Physical and legal persons, granting donations or subsidies, on a one-off or joint basis, in the amount equal to at least 10,000.00 PLN (ten thousand zloty), shall obtain, if they express such a wish, a title of the Society Sponsor. The title shall be of a personal nature.

§ 39.

The entire income of the Society, coming from the sources indicated herein, shall be allocated to the Society statutory activity.

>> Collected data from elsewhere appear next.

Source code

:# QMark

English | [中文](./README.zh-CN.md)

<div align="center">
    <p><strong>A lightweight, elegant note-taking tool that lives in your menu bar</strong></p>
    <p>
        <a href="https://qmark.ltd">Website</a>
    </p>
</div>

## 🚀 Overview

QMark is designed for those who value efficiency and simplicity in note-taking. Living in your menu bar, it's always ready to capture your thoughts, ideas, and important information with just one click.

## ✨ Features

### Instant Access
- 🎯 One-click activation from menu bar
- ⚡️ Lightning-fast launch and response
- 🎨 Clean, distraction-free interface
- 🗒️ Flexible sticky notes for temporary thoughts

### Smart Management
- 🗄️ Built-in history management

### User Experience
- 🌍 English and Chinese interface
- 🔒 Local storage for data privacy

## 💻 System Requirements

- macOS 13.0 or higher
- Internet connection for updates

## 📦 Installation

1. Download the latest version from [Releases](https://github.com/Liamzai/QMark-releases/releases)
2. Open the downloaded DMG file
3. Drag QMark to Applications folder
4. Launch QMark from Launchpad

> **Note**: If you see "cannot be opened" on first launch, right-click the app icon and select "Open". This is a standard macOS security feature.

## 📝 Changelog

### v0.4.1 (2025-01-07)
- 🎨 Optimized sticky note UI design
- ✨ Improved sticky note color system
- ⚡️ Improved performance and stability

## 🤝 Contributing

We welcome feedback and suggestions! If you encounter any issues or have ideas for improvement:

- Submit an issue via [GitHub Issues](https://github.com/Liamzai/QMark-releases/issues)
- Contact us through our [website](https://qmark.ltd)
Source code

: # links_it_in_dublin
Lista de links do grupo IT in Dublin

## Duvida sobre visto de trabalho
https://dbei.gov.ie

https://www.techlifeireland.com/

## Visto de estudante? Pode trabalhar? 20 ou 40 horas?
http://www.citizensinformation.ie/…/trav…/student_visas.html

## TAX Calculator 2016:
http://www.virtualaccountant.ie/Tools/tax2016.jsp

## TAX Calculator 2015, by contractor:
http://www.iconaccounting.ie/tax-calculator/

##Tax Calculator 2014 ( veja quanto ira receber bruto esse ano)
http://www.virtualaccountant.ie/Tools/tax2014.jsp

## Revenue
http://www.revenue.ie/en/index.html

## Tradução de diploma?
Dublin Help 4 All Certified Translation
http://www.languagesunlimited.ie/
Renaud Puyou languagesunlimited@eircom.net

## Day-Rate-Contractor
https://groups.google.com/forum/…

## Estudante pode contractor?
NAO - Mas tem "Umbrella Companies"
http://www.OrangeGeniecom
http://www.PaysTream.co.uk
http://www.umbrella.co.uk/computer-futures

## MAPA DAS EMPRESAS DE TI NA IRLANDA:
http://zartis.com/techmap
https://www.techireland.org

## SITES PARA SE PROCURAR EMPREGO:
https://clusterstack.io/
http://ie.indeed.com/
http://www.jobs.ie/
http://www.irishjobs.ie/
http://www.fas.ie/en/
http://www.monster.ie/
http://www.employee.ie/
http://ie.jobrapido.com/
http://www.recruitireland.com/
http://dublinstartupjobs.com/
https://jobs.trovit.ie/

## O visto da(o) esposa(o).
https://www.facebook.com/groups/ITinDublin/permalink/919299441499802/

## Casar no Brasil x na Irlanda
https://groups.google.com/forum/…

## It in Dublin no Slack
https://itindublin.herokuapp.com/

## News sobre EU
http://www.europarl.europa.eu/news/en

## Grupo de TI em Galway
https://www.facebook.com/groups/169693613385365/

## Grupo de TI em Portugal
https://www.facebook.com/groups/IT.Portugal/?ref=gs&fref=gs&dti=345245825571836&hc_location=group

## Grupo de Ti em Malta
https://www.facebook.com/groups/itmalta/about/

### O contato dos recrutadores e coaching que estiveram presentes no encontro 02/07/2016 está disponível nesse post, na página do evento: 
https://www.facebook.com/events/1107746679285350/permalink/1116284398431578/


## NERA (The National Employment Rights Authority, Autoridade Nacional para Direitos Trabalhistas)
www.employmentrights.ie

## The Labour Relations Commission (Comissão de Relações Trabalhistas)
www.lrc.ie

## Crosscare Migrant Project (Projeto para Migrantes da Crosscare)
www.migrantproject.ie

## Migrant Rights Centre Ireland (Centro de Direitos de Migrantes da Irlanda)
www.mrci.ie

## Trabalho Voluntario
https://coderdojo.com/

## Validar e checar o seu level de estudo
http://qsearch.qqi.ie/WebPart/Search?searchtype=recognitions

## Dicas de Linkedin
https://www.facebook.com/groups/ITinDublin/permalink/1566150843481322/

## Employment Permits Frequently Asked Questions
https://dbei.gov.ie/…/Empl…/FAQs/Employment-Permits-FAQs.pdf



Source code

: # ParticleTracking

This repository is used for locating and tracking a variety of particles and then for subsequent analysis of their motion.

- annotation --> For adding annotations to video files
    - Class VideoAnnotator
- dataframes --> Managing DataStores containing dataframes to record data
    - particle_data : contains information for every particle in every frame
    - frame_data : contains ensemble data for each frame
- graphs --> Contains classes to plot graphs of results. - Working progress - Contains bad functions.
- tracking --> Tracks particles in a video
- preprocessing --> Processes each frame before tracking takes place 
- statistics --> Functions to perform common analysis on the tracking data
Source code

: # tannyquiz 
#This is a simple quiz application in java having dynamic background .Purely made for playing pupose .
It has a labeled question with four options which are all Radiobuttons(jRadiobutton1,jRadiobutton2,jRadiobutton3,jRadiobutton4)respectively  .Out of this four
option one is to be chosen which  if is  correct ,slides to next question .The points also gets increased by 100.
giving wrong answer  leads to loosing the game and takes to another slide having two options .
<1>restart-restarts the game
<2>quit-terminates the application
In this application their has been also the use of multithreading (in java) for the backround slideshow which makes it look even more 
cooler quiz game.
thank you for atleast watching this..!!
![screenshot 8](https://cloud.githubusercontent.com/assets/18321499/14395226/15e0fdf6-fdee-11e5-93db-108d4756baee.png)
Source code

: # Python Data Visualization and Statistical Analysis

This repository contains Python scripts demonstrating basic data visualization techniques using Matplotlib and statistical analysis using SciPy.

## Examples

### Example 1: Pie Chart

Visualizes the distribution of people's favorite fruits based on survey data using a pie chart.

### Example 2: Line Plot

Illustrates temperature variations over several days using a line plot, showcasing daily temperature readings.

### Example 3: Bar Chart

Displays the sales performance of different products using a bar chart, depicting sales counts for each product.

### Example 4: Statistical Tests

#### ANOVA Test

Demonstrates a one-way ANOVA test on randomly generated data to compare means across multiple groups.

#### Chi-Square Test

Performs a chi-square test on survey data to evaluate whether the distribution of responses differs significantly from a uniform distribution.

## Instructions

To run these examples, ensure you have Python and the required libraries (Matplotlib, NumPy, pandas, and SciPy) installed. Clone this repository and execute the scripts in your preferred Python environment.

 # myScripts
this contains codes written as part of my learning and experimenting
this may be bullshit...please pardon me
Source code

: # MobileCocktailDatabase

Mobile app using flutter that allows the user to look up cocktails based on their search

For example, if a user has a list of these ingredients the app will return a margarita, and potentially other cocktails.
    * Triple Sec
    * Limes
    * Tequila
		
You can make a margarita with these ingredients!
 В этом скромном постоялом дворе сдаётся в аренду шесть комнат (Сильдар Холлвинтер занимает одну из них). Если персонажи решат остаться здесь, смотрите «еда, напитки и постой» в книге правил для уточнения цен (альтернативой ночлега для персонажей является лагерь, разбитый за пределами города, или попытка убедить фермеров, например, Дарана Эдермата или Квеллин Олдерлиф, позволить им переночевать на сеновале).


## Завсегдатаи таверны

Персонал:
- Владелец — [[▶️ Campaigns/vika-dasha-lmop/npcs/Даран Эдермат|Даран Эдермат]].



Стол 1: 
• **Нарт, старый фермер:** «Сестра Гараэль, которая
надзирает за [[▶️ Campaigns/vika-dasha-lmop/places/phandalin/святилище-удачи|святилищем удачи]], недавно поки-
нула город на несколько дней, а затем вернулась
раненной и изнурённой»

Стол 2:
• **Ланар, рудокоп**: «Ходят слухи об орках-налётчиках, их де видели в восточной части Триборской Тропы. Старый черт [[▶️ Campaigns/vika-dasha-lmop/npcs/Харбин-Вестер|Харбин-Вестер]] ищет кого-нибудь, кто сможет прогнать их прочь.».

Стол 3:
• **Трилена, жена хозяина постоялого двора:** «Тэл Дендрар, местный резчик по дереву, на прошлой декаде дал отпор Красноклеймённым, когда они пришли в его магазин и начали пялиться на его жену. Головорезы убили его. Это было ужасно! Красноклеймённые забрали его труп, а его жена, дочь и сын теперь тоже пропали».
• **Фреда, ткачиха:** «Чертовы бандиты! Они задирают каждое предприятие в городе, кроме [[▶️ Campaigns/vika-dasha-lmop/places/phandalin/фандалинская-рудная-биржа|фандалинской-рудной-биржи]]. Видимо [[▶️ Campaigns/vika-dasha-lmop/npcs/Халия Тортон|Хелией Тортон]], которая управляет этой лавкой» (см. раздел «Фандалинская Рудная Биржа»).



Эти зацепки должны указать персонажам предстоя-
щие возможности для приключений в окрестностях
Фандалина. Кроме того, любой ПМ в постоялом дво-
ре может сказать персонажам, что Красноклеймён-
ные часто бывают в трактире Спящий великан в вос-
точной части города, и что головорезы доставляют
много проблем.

VII. Business activity of the Society

§ 40.

  1. The Society can conduct business activity in Poland and abroad – in pursuance of the relevant provisions in force – only to the extent to which it serves the accomplishment of statutory objectives. The entire income generated from business activity shall be allocated to the accomplishment of its statutory objectives. The Society can also participate in commercial law companies and in other forms of organizations conducting business activity.
  2. The scope of the Society business activity shall be:
    1. other publishing activity – PKD (Polish Business Activity Code) 58.19.Z,
    2. hire and management of own or leased real estate – PKD 68.20.Z,
    3. management consulting – PKD 70.2,
    4. other research and technical analyses – PKD 71.20.B,
    5. market research and public opinion surveys – PKD 73.20.Z,
    6. painting and DTP services – PKD 18.1,
    7. advertising – PKD 73.1,
    8. commercial activity, nowhere else classified – PKD 82.9,
    9. activity relative to trade fair, exhibition and congress organization – PKD 82.30.Z,
    10. activity of commercial organizations, employers’ organizations and professional organizations – PKD 94.1,
    11. other membership organizations activity, nowhere else classified – PKD 94.99.Z,
    12. retail sale conducted outside of store chains, stalls and markets – PKD 47.9,
    13. data processing; web site administration (hosting) and similar activity; internet portal activity – PKD 63.1,
    14. education supporting activity – PKD 85.60.Z,
    15. other health care activity, nowhere else classified – PKD 86.90.E,
    16. adult lifelong learning and other forms of training, nowhere else classified – PKD 80.42.B,
    17. other social aid, excluding accommodation, nowhere else classified – PKD 88.99.Z,
    18. education supporting activity – PKD 85.60.Z,
  3. The Society shall obtain any relevant licenses or permits for these types of business activity, whose commencement or conduct, in pursuance of the law in force, is conditional upon their receipt. The Society shall only commence such activity once a license or a permit has been obtained.

VIII. Final provisions

§ 41.

  1. Any amendment of the Statute and the Society objective shall require a resolution of the General Meeting of the Society Members, while an amendment of the Society objective shall require a unanimous adoption of such a resolution.
  2. The Society Management Board is entitled to prepare a unified text of the Society Statute.

§ 42.

  1. For effective performance of its objectives, the Society may merge with another society or foundation.
  2. A merger cannot be effected if the Society objective is to undergo a significant change as a result.
  3. The General Meeting of the Society Members shall take a decision on a merger of the Society by way of a resolution passed by a 2/3 majority of votes with at least ½ number of members entitled to vote attending, having first familiarized itself with the position of a relevant Minister.

§ 43.

  1. Any amendment of the Statute and dissolution of the Society shall require a resolution taken by the General Meeting of the Society Members passed by a 2/3 majority of votes with at least ½ number of members entitled to vote attending.
  2. Should the General Meeting of the Society Members pass a resolution on dissolution of the Society, it shall also decide on the allocation of its assets and it     shall appoint a Liquidation Committee which is to conduct a liquidation.
  3. In matters concerning dissolution and liquidation of the Society not regulated herein the provisions of the Law on Associations of the 7th April 1989 shall apply.

§ 44.

The Statute shall enter into force upon the day of its registration in the National Court Register.